This weekend brought with it the launch of London’s Night Tube. Many of you may well have been excited about this, and we were too, but you may also have felt anxious about travelling on the Tube late at night. We wanted to let you know that this feeling is normal and you are not alone.
Around 90% of women experience some form of harassment on a regular basis, and this does not stop on the Tube. In fact last year there were 1,961 incidents of different forms of sexual violence recorded on the Tube – a 41% increase from last year. Notably these reported incidents only brush upon the surface of the scale of what women, girls and non-binary people experience. This is because many marginalised people will never feel able to report their experience of sexual harassment due to the intersecting complexities that surround reporting. Simply put – reporting is often hard, overwhelming, stressful, and places the burden of responsibility on those who experience harassment.
Transport for London (TFL) has done a great job in trying to ensure women and girls feel safe when travelling on the Tube, and we were pleased to have witnessed British Transport Police (BTP) and TFL stick to their word in regards to increasing the police presence across the stations that were open for the Night Tube. That being said, we are also really aware that police visibility is not a real answer to the violence that women and girls experience on public transport – sexual harassment is a deeply engrained problem within our culture, and this cannot be solved by a criminal justice system that routinely fails women and girls. An increase in police does not always make you feel safer, and it also cannot do this in all instances. This is especially true if you have had a bad experience with the police or if you are unable to say anything before, during, or after you experience harassment or violence.
Harassment and violence on public transport, especially on public transport at night, is likely to follow on from many experiences of aggressive sexual advances, groping, being followed, or any number of violence intrusions while trying to enjoy a night out. As a person experiencing harassment you may feel like someone is invading your space. You might feel like someone is saying things that are not ok. You may feel powerless, exhausted or frustrated. You may also feel silenced and like no one will step in. The most important thing to remember is that if you feel like someone is making you uncomfortable then that is something they are choosing to do – they are not flattering you or complimenting you and you are not misunderstanding them. They are consciously making a choice to harass or assault you. And that is not ok.
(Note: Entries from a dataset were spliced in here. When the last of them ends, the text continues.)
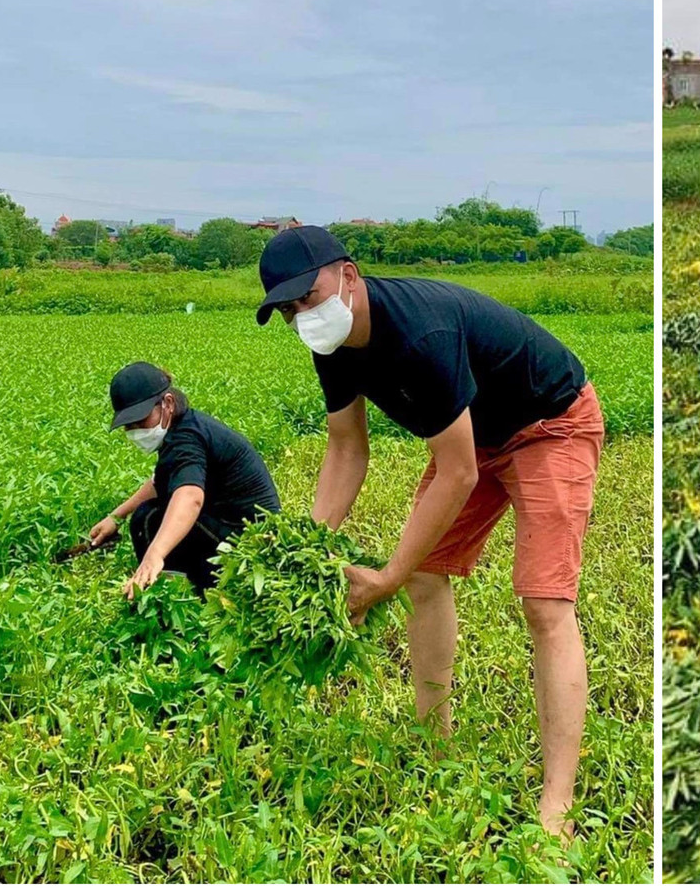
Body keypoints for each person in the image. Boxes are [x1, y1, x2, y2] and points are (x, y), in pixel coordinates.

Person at [255, 226, 604, 838]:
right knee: (425, 573)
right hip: (479, 435)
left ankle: (558, 806)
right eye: (287, 310)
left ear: (349, 276)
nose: (302, 316)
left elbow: (458, 471)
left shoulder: (422, 332)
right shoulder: (331, 347)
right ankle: (433, 744)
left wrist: (382, 578)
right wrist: (305, 551)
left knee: (545, 604)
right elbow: (345, 450)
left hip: (551, 422)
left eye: (307, 297)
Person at [92, 362, 281, 599]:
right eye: (129, 426)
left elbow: (190, 497)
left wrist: (155, 554)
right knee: (150, 514)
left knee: (149, 519)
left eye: (141, 421)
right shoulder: (182, 428)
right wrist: (115, 517)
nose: (136, 431)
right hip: (239, 527)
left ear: (168, 403)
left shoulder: (186, 439)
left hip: (253, 542)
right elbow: (158, 484)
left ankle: (181, 594)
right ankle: (173, 582)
To those who witness and partake in harassment and violence on transport, and specifically on the Night Tube, it is vital to remember that something that may seem like flirting or fun to some passengers is experienced very differently by those who have already been dealing with harassment on a daily basis – and have most likely already been harassed that evening. We urge all passengers to be mindful of how their behavior can affect those who live with street harassment and gendered violence regularly, and we also encourage you to speak out and support those who appear uncomfortable. Important point: even if you think they should, NEVER pressure someone into reporting to the police. There are lots of reasons a person may not want to report what happened, and it should be their decision alone what they do. If they do ask for help in doing so, take their lead on that. Bystander intervention is powerful and challenges a culture that often legitimises violence against women and girls. That being said, intervention should always be survivor-centered and led by those who are marginalised.
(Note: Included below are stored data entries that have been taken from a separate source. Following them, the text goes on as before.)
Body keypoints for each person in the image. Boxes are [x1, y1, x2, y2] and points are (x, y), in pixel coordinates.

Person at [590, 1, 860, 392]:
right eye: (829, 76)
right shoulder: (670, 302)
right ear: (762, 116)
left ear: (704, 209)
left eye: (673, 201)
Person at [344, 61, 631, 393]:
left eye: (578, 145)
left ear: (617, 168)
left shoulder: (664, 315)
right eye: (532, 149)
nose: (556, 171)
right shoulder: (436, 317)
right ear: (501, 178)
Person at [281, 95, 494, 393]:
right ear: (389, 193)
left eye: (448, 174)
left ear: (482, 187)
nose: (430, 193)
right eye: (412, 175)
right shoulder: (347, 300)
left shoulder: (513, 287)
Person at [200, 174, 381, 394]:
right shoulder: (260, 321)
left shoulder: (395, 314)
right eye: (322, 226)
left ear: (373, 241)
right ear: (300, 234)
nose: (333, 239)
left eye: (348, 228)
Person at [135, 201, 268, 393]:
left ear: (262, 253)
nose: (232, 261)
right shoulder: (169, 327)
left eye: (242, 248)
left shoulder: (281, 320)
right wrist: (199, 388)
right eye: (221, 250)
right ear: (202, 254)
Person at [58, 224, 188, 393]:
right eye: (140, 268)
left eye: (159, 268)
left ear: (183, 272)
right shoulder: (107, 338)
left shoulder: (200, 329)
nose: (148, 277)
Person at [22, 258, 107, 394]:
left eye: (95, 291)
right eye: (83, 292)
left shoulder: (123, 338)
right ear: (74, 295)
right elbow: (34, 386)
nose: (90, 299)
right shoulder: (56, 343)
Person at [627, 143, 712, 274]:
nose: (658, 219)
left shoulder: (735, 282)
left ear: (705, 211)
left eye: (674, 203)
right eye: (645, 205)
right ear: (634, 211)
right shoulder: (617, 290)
At Hollaback London we are committed to ensuring that your stories are told, and also that your voices weave through any collective action we take to stop sexual harassment. If you do experience anything that makes you feel uncomfortable or unsafe on the Tube let us know. The best way to do this is by using our online mapping software on ldn.ihollaback.org. Our website will ask you for a location, so if you feel comfortable sharing this just use the nearest Tube stop and note in your description that this happened on the Night Tube. If you prefer you can get in touch via twitter, tweet us @hollabackLDN and/or use the hashtag #NightTube. If you feel able to you can also report your experiences to the police or anonymously to ‘Report it to Stop’ it here: http://report-it.tumblr.com.
Speaking out about what we endure on a daily basis is hard and exhausting, so it is also totally ok if you don’t get in touch. We are with you in spirit and you are not alone.